Par Frédérique David

On parle de « crise du logement » depuis plusieurs années déjà. Toutefois, la situation s’est tellement dégradée qu’elle s’apparente maintenant à une « crise humanitaire ».

Difficile de croire, en effet, qu’on peut désormais voir, au Québec, des familles dans des logements temporaires et des personnes à la rue. Dans les Laurentides, certains motels dépannent régulièrement des gens qui ne parviennent pas à dénicher un logement abordable. Ils vivent à quatre ou cinq dans une chambre pendant des mois. Et il n’est plus rare de voir des personnes vivre dans leur auto !

Des motels-appartements

Soyons francs, on a un sérieux problème ! Et la région des Laurentides a particulièrement été frappée par la flambée post-pandémique des prix de l’immobilier qui a inéluctablement gonflé celui des loyers. À Saint-Sauveur, on trouve des 3 1/2 à 1800$ par mois ! Des promoteurs véreux sont devenus très habiles dans l’art de donner une apparence luxueuse à ces logements en carton-plâtre qui n’ont de véritable confort que leur nom prestigieux et n’empêchent nullement de subir le bruit des voisins !

Et que fait-on de la mère monoparentale qui travaille au salaire minimum ? On lui dit que notre belle région ne veut pas d’elle ? Qu’elle est réservée aux mieux nantis ? Que notre conscience sociale a disparu sous le spa de notre confort personnel ? Que nos valeurs humaines lui dictent de changer ses enfants d’école pour trouver un logement plus accessible ailleurs ? Que le vivre-ensemble au cœur de nos montagnes a pris des allures de clivage socio-économique ?

Des politiques peu inclusives

Le plus déplorable, dans cette crise « humanitaire » du logement, c’est de constater que rien, dans le ton et les propos tenus par nos politiciens, ne laisse espérer un changement. Quand le premier ministre lui-même voit dans la hausse des loyers un signe de « bien-être économique » de la province, il est clair que l’arrogance est à son comble et ne fait que donner raison aux propriétaires et promoteurs qui n’ont pour seul objectif que la hausse des profits.

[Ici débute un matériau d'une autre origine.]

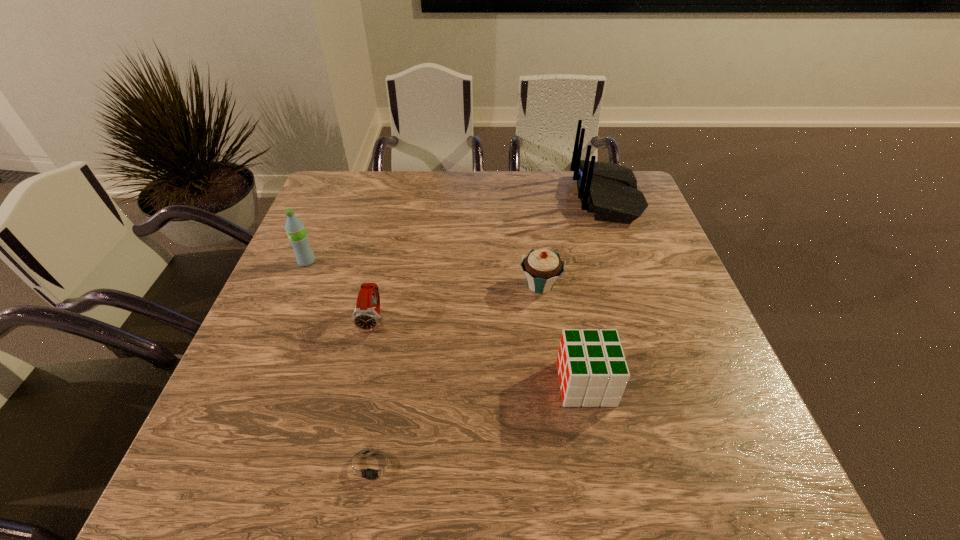
Where is `the farthest object`? the farthest object is located at coordinates (608, 190).

At what (x,y) coordinates should I click in order to perform the action: click on router. Please return your answer as a coordinate pair (x, y). The image size is (960, 540). Looking at the image, I should click on (608, 190).

Locate an element on the screen. The height and width of the screenshot is (540, 960). the fifth nearest object is located at coordinates (295, 229).

Where is `water bottle`? water bottle is located at coordinates 295,229.

Identify the location of cupcake. This screenshot has height=540, width=960. 542,268.

At what (x,y) coordinates should I click in order to perform the action: click on the second nearest object. Please return your answer as a coordinate pair (x, y). This screenshot has width=960, height=540. Looking at the image, I should click on (593, 372).

Locate an element on the screen. The height and width of the screenshot is (540, 960). the farther watch is located at coordinates (365, 317).

I want to click on the fourth farthest object, so click(x=365, y=317).

This screenshot has height=540, width=960. I want to click on the nearer watch, so click(x=373, y=467).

Et comme si ce n’était pas assez, la ministre responsable de l’Habitation, France-Élaine Duranceau, a ajouté une dose de manque de compassion en déclarant que si les locataires veulent pouvoir céder leur bail, ils « n’ont qu’à investir en immobilier » ! Et on parle ici des représentants d’un gouvernement qui n’a financé, depuis son élection en 2018, que 4 700 des 14 000 logements sociaux promis !

Une intervention nécessaire

Malheureusement, le fameux projet de loi 31, qui permettra aux propriétaires de refuser une cession de bail, ne fait qu’ajouter de l’huile sur le feu à une situation déjà éprouvée par la pandémie, le nombre trop important de logements transformés en hébergements à court terme de type Airbnb et la hausse des taux d’intérêt, entre autres.

Force est de constater que le gouvernement Legault met très peu de stratégies et d’efforts en place pour garder l’abordabilité, à tel point que les mairesses et maires de la province se sont mobilisés pour réclamer des actions concrètes. Au nombre de 15, le 28 juin dernier, ils signaient une lettre pour demander un registre des loyers et manifester leur inquiétude concernant le projet de loi 31. « Familles à la rue, ménages logés dans des hôtels, explosion de l’itinérance : la crise écrase plus de personnes chaque année et nous appauvrit collectivement », déclaraient-ils. Mentionnons au passage qu’on aurait aimé voir le nom d’un maire ou d’une mairesse des Laurentides parmi les 15 signataires.

Tout récemment, face aux statistiques inquiétantes révélant que 71 % des municipalités de plus de 10 000 habitants au Québec se trouvent sous la barre de 1 % de taux d’inoccupation, des chercheurs ont levé le drapeau rouge. Guillaume Hébert, chercheur à l’IRIS et co-signataire de l’étude « Un marché locatif en manque d’encadrement », déclarait dans plusieurs médias, la semaine dernière, qu’il est troublant de constater à quel point le gouvernement a de la difficulté à reconnaitre qu’il y a une crise du logement.

Le véritable problème vient du fait que la crise du logement doit cesser d’être abordée avec une perspective strictement économique et des indicateurs comme le PIB par habitant et notre richesse comparée à celle de l’Ontario. Il est temps pour le gouvernement Legault de se montrer aussi sensible envers les personnes qui ne parviennent plus à se loger décemment qu’il peut l’être quand survient un drame comme des inondations, des feux de forêt ou des tueries. Il en va de notre bien-être collectif.